The London Labour Party mayoral selection of 2000 was the process by which the Labour Party selected its candidate for Mayor of London, to stand in the 2000 mayoral election. Frank Dobson, MP for Holborn and St Pancras, was selected to stand, defeating former Leader of the Greater London Council Ken Livingstone and Glenda Jackson, MP for Hampstead and Highgate.
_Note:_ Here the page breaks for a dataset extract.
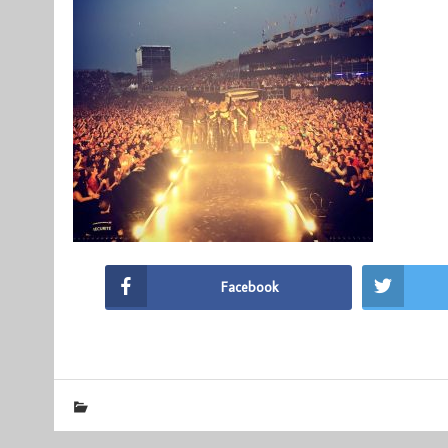
Facebook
Livingstone went on to run as an independent candidate in the Mayoral election, defeating Dobson, who came third behind Conservative candidate Steven Norris.

==Selection process==

The Labour candidate was selected via an Electoral College of Labour Party MPs, MEPs, GLA candidates, members and affiliated unions. Individual London Labour members were invited to vote via a postal ballot. Affiliated unions were not obliged to ballot members; instead some cast block votes (plumped for one candidate).

==Candidates==

- Frank Dobson, Member of Parliament for Holborn and St Pancras since 1979; Secretary of State for Health, 1997–1999.
- Ken Livingstone, Member of Parliament for Brent East since 1987; Leader of the Greater London Council, 1981–1986.
- Glenda Jackson, Member of Parliament for Hampstead and Highgate since 1992.

==Result==

Livingstone won amongst party members (60% to Dobson's 40%) and among affiliated unions (72% to Dobson's 28%, a more than 2:1 vote). Dobson's landslide victory (173:27 in ratio) amongst the systemic third of votes attributed to MPs, MEPS and GLA candidates saw him win narrowly overall: forming a simple electoral college outcome of 52% to 48%.

First round
| Candidate |  | Elected members (33.3%) | Individual members (33.3%) | Affiliated supporters (33.3%) | Total |  |
|---|---|---|---|---|---|---|
|  | Frank Dobson | 86.5% | 35.3% | 26.9% |  | 49.6% |
|  | Ken Livingstone | 12.2% | 54.9% | 71.0% |  | 46.0% |
|  | Glenda Jackson | 1.4% | 9.8% | 2.1% |  | 4.4% |

Second round
| Candidate |  | Elected members (33.3%) | Individual members (33.3%) | Affiliated supporters (33.3%) | Total |  |
|---|---|---|---|---|---|---|
|  | Frank Dobson | 86.5% | 40.1% | 28.0% |  | 51.5% |
|  | Ken Livingstone | 13.5% | 59.9% | 72.0% |  | 48.5% |

==Aftermath==

Livingstone described the result as "tainted" because the election system gave greater weight to the votes of London Labour MPs, MEPs, and GLA candidates, rather than rank-and-file party members, and decided to contest the election as an Independent. On handing in nomination papers, he was automatically expelled from the Labour Party. Livingstone won the election as an Independent, with Dobson coming third (winning 13% of the popular vote).